Atas surat penundaan tersebut, Tusk kemudian merespons dan menyebutkan ia akan berunding kepada pemimpin Eropa lainnya.

“Saya kini akan memulai berkonsultasi dengan para pemimpin UE lainnya bagaimana merespons hal ini,” kata Tusk, melalui Twitter.

Baca Juga : Gerebek Sekolah Agama, Polisi Nigeria Bebaskan 147 Siswa

Seorang sumber di Dewan Eropa berkata kepada AFP bahwa proses tersebut “akan memakan waktu beberapa hari” dan menolak berkomentar pada surat tak tertandatangani tersebut.

Juru bicara Kantor Perdana Menteri Inggris mengatakan Johnson telah berbicara kepada Kanselor Jerman Angela Merkel, Presiden Prancis Emmanuel Marcon, dan Tusk.

Perdana Menteri Belanda Mark Rutte mengatakan bahwa ia telah mendiskusikan situasi tersebut dengan Johnson dan “berharap dia sukses di tahap selanjutnya” di parlemen.

Dipaksa mengirim surat penundaan setelah kegagalan meyakinkan parlemen pada Sabtu adalah pukulan telak bagi Johnson.

Ia sebelumnya mengatakan lebih suka “mati di comberan” daripada memperpanjang proses mengakhiri hubungan Inggris dan UE selama 46 tahun tersebut.

Brussel memaksa London untuk menjabarkan rencana mereka sesegera mungkin, ketika kantor Macron mengatakan sebuah penundaan Brexit yang baru menghilangkan minat semua pihak.

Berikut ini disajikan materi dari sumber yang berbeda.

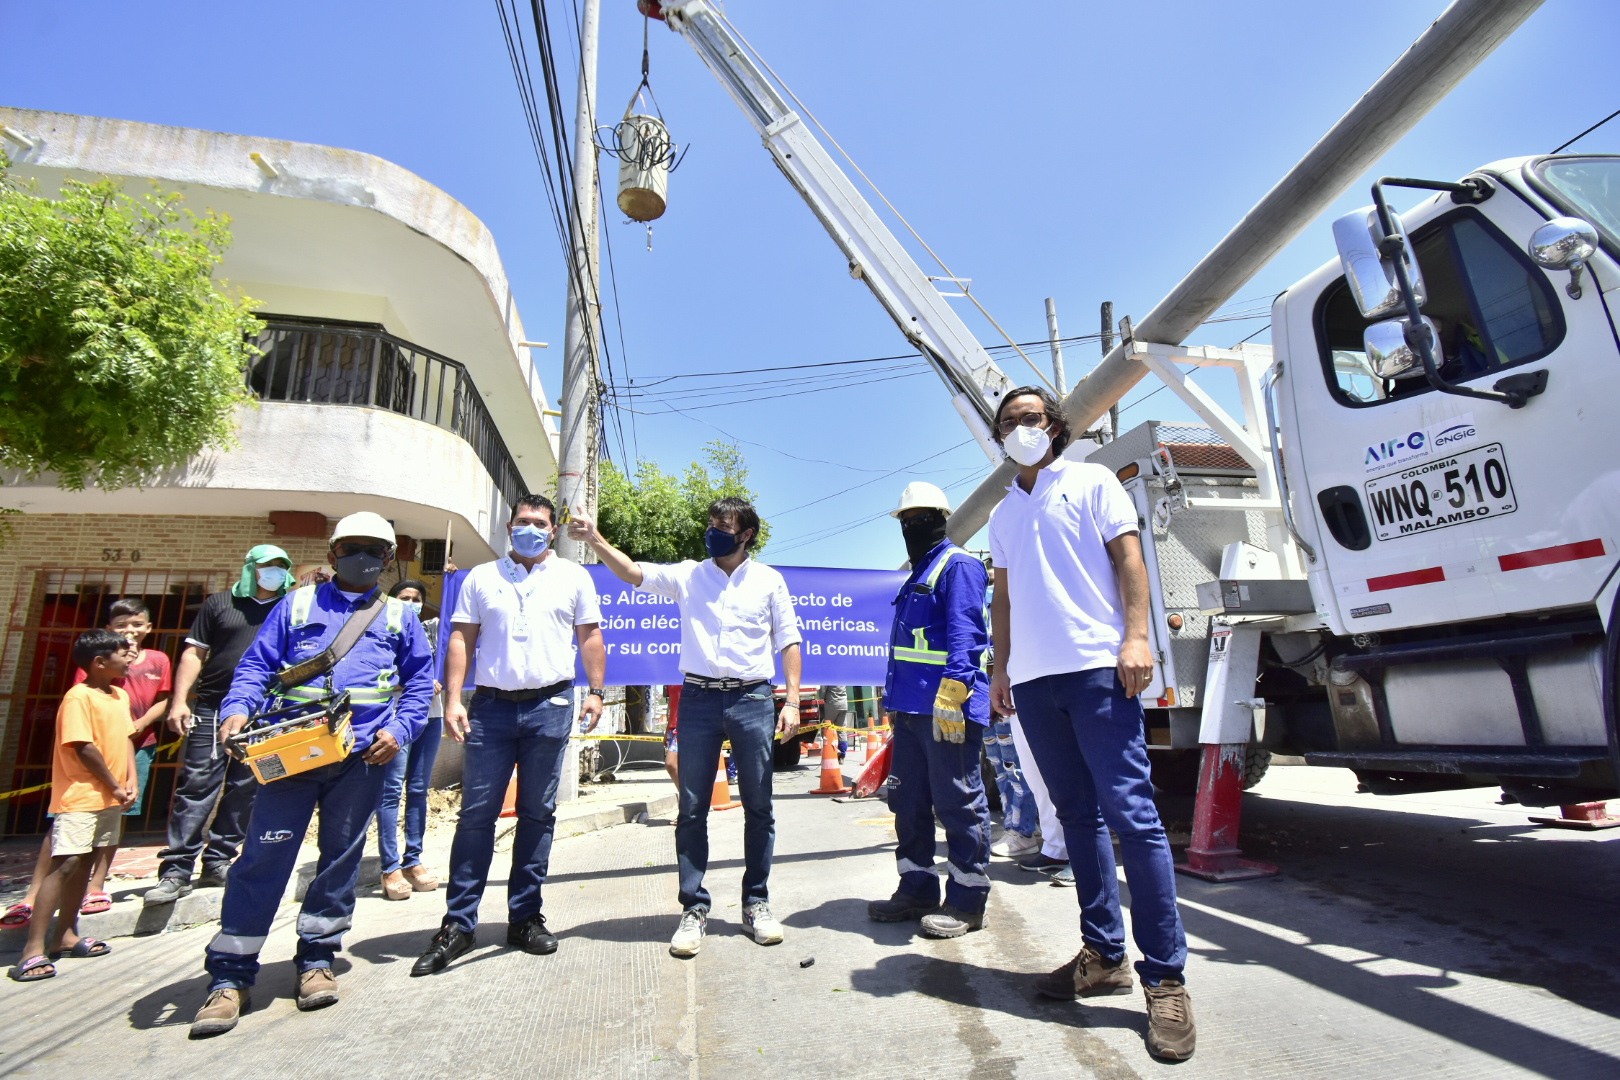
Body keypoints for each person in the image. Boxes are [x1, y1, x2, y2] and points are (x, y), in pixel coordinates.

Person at [987, 385, 1196, 1062]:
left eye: (1032, 418)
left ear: (1055, 427)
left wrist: (1135, 640)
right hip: (1035, 683)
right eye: (1011, 421)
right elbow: (1006, 598)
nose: (1022, 427)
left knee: (1133, 818)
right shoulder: (1003, 513)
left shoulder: (1093, 480)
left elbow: (1129, 560)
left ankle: (1165, 977)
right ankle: (1104, 955)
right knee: (1076, 819)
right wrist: (1000, 670)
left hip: (1099, 671)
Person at [189, 512, 434, 1037]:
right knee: (263, 856)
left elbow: (418, 684)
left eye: (374, 549)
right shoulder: (296, 604)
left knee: (340, 861)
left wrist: (400, 731)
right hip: (292, 755)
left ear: (388, 560)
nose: (362, 557)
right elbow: (257, 665)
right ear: (332, 553)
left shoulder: (399, 617)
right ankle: (230, 976)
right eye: (352, 547)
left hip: (361, 759)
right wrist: (237, 708)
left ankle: (317, 959)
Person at [570, 496, 802, 958]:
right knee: (692, 807)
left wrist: (792, 700)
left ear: (746, 534)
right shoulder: (690, 574)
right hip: (697, 699)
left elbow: (789, 640)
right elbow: (634, 572)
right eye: (711, 522)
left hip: (753, 697)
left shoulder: (769, 581)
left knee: (759, 805)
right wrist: (596, 539)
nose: (714, 530)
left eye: (724, 525)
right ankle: (693, 908)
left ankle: (756, 903)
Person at [411, 494, 605, 977]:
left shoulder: (573, 577)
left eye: (540, 523)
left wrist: (596, 692)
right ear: (509, 525)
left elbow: (590, 636)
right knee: (476, 816)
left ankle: (524, 917)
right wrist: (454, 699)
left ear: (553, 528)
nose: (531, 529)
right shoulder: (480, 577)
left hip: (551, 706)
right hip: (492, 710)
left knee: (539, 814)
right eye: (523, 521)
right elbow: (461, 639)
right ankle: (458, 925)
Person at [867, 482, 995, 938]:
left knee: (959, 800)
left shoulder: (957, 565)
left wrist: (956, 687)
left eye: (921, 518)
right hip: (912, 711)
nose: (913, 526)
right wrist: (894, 700)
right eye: (906, 520)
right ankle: (917, 886)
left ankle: (966, 900)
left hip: (947, 708)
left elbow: (967, 631)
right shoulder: (920, 571)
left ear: (943, 519)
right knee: (910, 802)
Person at [3, 599, 170, 930]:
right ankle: (33, 898)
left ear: (149, 627)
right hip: (88, 765)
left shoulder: (157, 660)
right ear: (108, 631)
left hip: (135, 749)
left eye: (137, 624)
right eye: (121, 626)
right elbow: (82, 739)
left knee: (112, 823)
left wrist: (136, 733)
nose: (130, 631)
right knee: (65, 834)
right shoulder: (91, 678)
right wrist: (115, 776)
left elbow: (161, 700)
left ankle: (95, 887)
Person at [146, 545, 294, 907]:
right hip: (213, 707)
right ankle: (177, 869)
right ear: (250, 568)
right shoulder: (219, 604)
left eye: (280, 567)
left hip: (265, 712)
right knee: (198, 784)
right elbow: (194, 653)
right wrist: (180, 699)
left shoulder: (290, 607)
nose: (273, 572)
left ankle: (219, 859)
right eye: (266, 566)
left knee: (247, 787)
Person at [9, 630, 137, 983]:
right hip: (80, 796)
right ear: (99, 662)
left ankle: (67, 934)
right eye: (122, 654)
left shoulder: (119, 696)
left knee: (87, 862)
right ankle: (32, 949)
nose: (129, 658)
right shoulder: (78, 698)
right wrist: (113, 783)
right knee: (64, 865)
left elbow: (125, 739)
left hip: (110, 798)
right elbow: (82, 746)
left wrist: (131, 782)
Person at [377, 578, 444, 901]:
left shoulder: (430, 631)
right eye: (404, 597)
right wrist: (408, 686)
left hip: (430, 717)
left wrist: (451, 579)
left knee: (419, 788)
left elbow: (456, 623)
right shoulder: (382, 629)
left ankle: (413, 860)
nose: (411, 602)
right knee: (390, 791)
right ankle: (389, 867)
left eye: (416, 598)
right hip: (394, 718)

Pemerintah Inggris akan mengenalkan peraturan untuk menerapkan kesepakatan Brexit pada pekan depan dengan pemungutan suara pertama paling cepat dilakukan pada Selasa.

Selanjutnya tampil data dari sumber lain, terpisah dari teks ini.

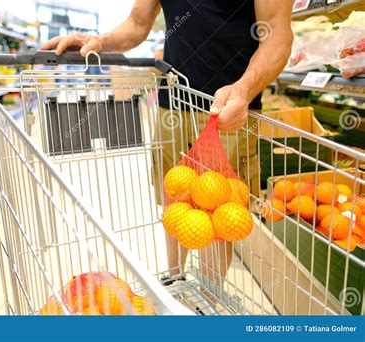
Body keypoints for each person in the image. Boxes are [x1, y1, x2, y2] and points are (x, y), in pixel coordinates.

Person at [41, 0, 293, 286]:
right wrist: (100, 40)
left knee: (219, 211)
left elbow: (278, 36)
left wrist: (244, 89)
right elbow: (137, 25)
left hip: (227, 106)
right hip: (171, 103)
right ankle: (176, 282)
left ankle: (208, 300)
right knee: (175, 200)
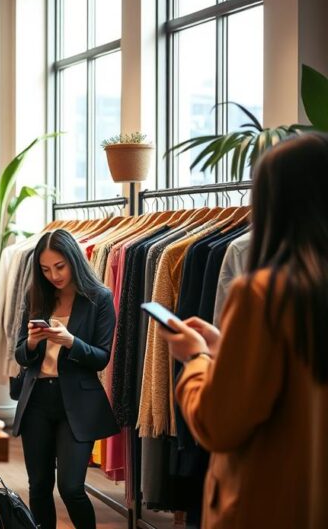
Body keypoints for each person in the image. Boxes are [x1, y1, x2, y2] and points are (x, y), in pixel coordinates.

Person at [160, 133, 328, 529]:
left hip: (269, 503)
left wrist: (197, 358)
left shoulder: (263, 294)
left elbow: (219, 423)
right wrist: (225, 348)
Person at [12, 229, 118, 529]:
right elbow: (21, 355)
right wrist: (32, 343)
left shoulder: (99, 297)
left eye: (59, 266)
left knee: (71, 488)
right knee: (40, 487)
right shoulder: (37, 295)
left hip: (77, 402)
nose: (53, 275)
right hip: (37, 401)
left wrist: (71, 340)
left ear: (73, 259)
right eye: (45, 269)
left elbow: (101, 357)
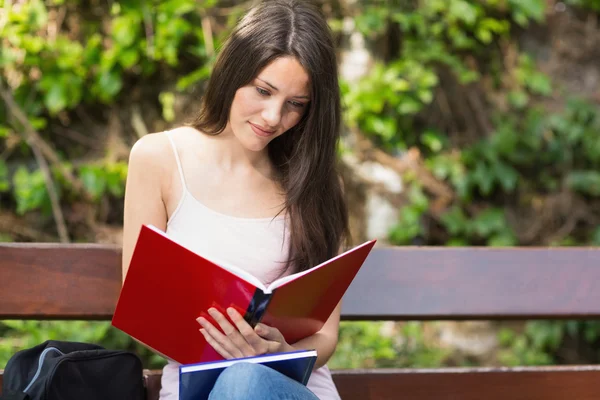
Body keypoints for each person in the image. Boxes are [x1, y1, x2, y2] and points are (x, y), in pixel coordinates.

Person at [121, 0, 349, 398]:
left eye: (296, 104)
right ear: (232, 72)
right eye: (263, 91)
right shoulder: (158, 159)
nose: (273, 117)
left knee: (247, 380)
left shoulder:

Pemerintah Inggris juga menginginkan pungutan lainnya dalam kesepakatan pada Senin, yang amat sulit untuk dilakukan.

Ada peluang kesepakatan itu bisa lolos, dan Inggris tetap bisa meninggalkan Uni Eropa pada 31 Oktober. Namun masih ada oposisi kuat atas perjanjian tersebut di antara anggota parlemen.